Cllr Hart complained about the courts handing out ineffectual suspended sentences after the police and local residents had put lots of hard work (eg. completing diaries) into getting people causing problems to court. I think this would have been a useful contribution to make to the community safety partnership’s priorities, when the full council debated those the previous week, as the the city’s magistrates are represented on the partnership.

Cllr Hart wanted to ask about problems in Whitehill Close, which she described as problems between neighbours spilling out and affecting a larger area. The meeting’s chair, Cllr Herbert, sought to prevent too much discussion of the matter on the grounds it was centred on one property and therefore too much of a personal, individual, matter to be discussed in public at the meeting. Cllr Hart countered that it was an important enough matter to have been mentioned in the public neighbourhood profile document and she argued she wanted to see tackling it considered as a priority. Cllr Herbert dismissed the idea saying: “that’s not the sort of priority we want to be setting”.

Another specific problem area in Abbey was mentioned.

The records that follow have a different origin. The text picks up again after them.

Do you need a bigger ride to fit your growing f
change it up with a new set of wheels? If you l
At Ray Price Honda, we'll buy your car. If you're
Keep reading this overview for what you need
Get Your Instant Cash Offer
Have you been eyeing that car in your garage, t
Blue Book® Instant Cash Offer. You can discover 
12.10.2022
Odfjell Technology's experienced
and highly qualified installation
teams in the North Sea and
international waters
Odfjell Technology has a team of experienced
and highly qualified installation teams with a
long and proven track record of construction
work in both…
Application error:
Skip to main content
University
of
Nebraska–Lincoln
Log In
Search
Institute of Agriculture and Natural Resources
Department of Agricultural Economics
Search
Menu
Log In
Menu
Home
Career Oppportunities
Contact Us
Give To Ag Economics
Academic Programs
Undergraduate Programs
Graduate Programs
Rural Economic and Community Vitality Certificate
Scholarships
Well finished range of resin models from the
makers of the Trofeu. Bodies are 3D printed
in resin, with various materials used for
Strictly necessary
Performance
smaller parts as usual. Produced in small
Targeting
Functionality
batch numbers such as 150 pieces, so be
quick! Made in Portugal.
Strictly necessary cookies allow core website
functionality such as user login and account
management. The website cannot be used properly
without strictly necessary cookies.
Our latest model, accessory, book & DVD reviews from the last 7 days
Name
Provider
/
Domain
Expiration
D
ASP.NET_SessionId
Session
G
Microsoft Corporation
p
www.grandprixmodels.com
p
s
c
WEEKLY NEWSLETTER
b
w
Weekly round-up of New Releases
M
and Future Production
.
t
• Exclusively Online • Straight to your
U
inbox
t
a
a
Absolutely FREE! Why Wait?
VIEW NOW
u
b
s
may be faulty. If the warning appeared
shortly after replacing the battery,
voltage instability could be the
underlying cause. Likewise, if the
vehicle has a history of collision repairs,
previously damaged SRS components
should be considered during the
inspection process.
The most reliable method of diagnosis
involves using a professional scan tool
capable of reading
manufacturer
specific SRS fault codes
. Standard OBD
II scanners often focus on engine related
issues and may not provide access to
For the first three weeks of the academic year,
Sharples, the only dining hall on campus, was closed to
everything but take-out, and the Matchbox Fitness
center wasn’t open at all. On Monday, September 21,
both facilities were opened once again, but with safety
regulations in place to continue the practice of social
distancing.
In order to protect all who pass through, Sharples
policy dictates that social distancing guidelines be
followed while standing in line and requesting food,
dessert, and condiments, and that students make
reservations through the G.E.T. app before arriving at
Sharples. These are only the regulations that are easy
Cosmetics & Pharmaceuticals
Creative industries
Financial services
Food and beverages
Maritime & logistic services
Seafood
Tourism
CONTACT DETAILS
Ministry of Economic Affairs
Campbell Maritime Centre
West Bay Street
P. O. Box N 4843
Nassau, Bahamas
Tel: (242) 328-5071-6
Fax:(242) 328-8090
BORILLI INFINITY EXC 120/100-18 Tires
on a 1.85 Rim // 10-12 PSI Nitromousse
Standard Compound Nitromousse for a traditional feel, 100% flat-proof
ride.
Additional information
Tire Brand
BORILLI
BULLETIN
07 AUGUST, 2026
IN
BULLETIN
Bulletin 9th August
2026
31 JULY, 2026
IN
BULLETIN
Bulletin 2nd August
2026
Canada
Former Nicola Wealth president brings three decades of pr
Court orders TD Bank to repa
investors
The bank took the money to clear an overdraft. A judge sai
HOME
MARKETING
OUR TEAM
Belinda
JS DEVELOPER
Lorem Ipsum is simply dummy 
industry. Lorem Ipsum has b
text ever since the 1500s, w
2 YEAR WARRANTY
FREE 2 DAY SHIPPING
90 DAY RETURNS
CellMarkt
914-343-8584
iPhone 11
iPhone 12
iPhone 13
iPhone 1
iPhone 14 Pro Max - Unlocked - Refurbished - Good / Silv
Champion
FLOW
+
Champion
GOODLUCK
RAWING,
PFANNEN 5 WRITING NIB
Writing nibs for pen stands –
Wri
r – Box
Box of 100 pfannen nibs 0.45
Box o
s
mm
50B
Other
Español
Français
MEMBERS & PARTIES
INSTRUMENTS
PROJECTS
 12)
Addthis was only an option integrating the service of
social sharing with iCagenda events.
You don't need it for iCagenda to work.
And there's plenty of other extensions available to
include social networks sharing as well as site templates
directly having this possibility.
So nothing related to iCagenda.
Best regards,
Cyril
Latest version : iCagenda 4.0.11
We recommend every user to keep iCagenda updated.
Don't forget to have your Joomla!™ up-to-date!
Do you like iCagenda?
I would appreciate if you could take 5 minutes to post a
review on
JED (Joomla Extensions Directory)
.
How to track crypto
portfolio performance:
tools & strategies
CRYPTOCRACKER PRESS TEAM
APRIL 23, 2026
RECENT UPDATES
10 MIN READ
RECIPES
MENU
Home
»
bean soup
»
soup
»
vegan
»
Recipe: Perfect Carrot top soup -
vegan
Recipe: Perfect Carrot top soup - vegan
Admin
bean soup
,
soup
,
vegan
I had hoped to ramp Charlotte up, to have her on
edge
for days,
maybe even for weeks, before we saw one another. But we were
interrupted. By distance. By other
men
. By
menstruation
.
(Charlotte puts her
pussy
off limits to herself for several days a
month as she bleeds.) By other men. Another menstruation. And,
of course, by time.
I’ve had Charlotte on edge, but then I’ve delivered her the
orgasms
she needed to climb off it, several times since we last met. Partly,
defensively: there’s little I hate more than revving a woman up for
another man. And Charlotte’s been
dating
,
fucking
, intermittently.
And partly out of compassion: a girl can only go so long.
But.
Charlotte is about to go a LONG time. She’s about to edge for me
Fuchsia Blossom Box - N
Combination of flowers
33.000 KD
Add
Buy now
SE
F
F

The committee were told that Cambridgeshire police’s “special anti-social behaviour task group” was working on Wadloes Road, tackling specific individuals.

The police report stated one location in Abbey had resulted in thirty-three instances of anti-social behaviour being reported/recorded. Cllr Hart, an Abbey Councillor asked where this was. Sgt. Kathro said he didn’t know at first. He was then told by a member of police civilian staff, but while he reported to the committee that he then knew, he refused to disclose the location to the committee.

The police stated that the police had been taking youth’s names and addresses outside the Barnwell shops. The tone of this section of the report concerns me greatly, the police ought not be taking, or asking for, people’s names and addressees without good reason. I also think they should always make clear if they have the power to demand someone’s name and address in a particular situation or if they are just asking.


This was the East Area committee’s first priority setting meeting since the full council had approved dropping burglary, robbery and cycle theft as city wide policing priorities. Only Cllr Benstead raised burglary, saying that distraction burglaries often occurred more in the summer and ought be addressed. He was a lone voice on this though.

Police Priority Setting

Cllr Pogonowski asked what resources were available to work on the priorities councillors set. He was told the neighbourhood policing team consisted of the sergeant, four constables and eight police community support officers who could be directly tasked in relation to the priorities and that the wider resources of Cambridgeshire police could also be used as required.

Sgt. Kathro repeatedly told councillors they were free to set whatever priorities they wanted, and he would do his best to ensure they were addressed. I thought this was an excellent approach, and exactly what I want to see. I think the system we have in Cambridge where councillors set the local, and city wide, police priorities is excellent. As we give more power and influence to councillors though its important we elect people who’re up to the job and willing to use the position for the benefit of their constituents.